Одет он был, как большинство геологов, – в защитного цвета штормовку с капюшоном, в старательскую клетчатую фланелевую рубаху, в брюки из «чертовой кожи», в запыленные, оббитые о скалы сапоги, но все на нем выглядело элегантно, аристократически.
С начальником станции уже давно все происходило наоборот. Что бы он ни надевал, как бы ни были накрахмалены его рубашки, как бы ни были выутюжены брюки его женой-буфетчицей той же самой станции, ничто на нем «не сидело», все смотрелось мешковато. Исчезла военная выправка. Он умирал от зависти к этому Гангнусу, хотя остатки офицерской чести заставляли начальника станции понимать, что завидовать некрасиво. Он чувствовал, что опускался, оплебеивался, но ничего не мог с собой поделать. А его собственная жена ну прямо таяла от этого Гангнуса, которому в карты так везло, как будто он их тоже околдовывал, как женщин.
Вот и сейчас, хотя буфет уже давно было пора закрывать, жена начальника вальяжно полувплыла в кабинет с кокетливо воткнутым в торт ее шестимесячной завивки багряным георгином, выдранным из станционной клумбы, деликатно задержалась в дверях и спросила томно романсовым голосом:
– Мужчины, может, еще водочки под омулька? Мне только-только проводник с иркутского скорого лагушок доставил. Рыбацкий засол… Во рту тает…
Напряженно банкующий начальник станции сделал страдальчески утихомиривающий жест, пытаясь усмирить ее гостеприимство. Жене даже не приходило в ее голову с этим клумбовым георгином, насколько плохи сейчас были дела ее мужа.
– А я с удовольствием! – воскликнул Гангнус. – Обожаю омуля. Как я без омуля буду жить в Москве! – и добавил, задержав взгляд с невольно обольщающей пристальностью на могучем бюсте: – И вообще без Сибири и ее людей!
– А как мы тут будем без вас, Александр Рудольфович… – вздохнула буфетчица всем бюстом.
– Как были, так и будем… – оборвал ее начальник станции. – Шла бы ты домой.
– Ну дайте я хоть на столе приберу… – не отрываясь глазами от геолога, явно не хотела уходить буфетчица.
– Мы уж как-нибудь сами, – ерзанул на стуле изнывающий от ее незваного появления начальник станции.
– Нет, я не уйду, если не послушаю хотя бы одно стихотворение Александра Рудольфовича… – Буфетчица упрямо скрестила на груди руки.
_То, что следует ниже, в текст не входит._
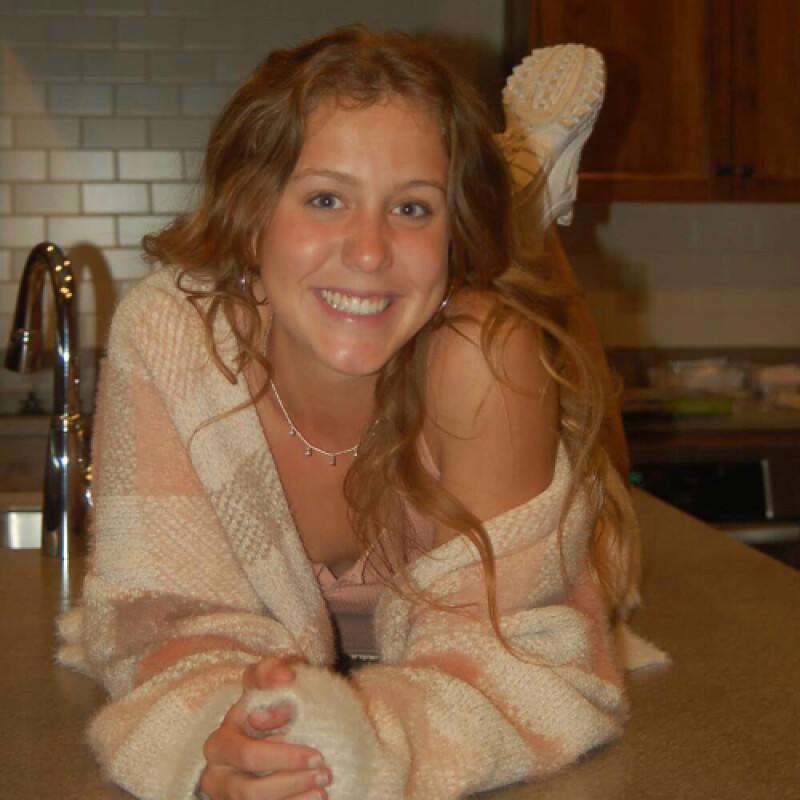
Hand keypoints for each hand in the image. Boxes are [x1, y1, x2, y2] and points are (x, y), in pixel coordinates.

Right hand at [199, 657, 331, 799]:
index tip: (317, 754)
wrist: (256, 732)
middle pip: (250, 790)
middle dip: (291, 780)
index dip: (283, 756)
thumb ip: (269, 671)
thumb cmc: (261, 703)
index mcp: (219, 742)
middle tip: (324, 771)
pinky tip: (315, 798)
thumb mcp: (261, 681)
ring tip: (323, 788)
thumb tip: (286, 678)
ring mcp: (225, 796)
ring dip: (294, 797)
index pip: (248, 754)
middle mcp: (216, 774)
Руки были красные от стирок и мытья посуды и большущие, но на такой необъятной груди показались маленькими. – А то Александр Рудольфович сразу уедут от нас, как только ребенок родится, и от кого я тогда стихи услышу в нашей-то глухомани. Ну, Александр Рудольфович, хоть что-нибудь малюсенькое, а вообще-то лучше, если подлиннее.
– Не смею отказать, – галантно сказал геолог, отложив свою карту.
– Как печально и красиво… – вздохнула буфетчица с глазами на мокром месте, – но в одном несогласная я с вами, Александр Рудольфович… Ну чем еще можно рассказать про жизнь, если не стихами… А ведь когда-то и вы стихи писали, Виталий Севастьяныч, и даже мне посвятили одно. Да я ухожу, ухожу… – И дверь за ней закрылась неохотно и тоже печально.
– Игра, между прочим, продолжается… – на всякий случай напомнил начальник станции. – Александр Рудольфович, вы сейчас мысленно не на серых гранитах Невы?
– И там тоже… – с расстановкой сказал геолог. – Честно говоря, забыл, что у меня за карта, – и еще раз взглянул на карту, лежавшую лицом вниз.
«Он и нас всех забудет, когда уедет…» – молча скрипнул зубами начальник станции. – Ну, ваше слово…
– Да, право, не знаю, каким оно будет – это мое слово… – продолжая вглядываться в карту, но, явно думая о чем-то другом, пробормотал геолог.
«Для него эти деньги – ничто, а для меня – все. И он так легко позволяет себе этого не понимать… Может быть, поэтому он и выигрывает? Такой гений, как Достоевский, проигрывал в карты, наверно, потому, что смертельно хотел выиграть, и это ослабляло даже его великий ум… Не надо ничего смертельно хотеть – это плохо кончается…» – И начальник станции постучал костяшками пальцев по столу. – Так что, Александр Рудольфович, по банку, а?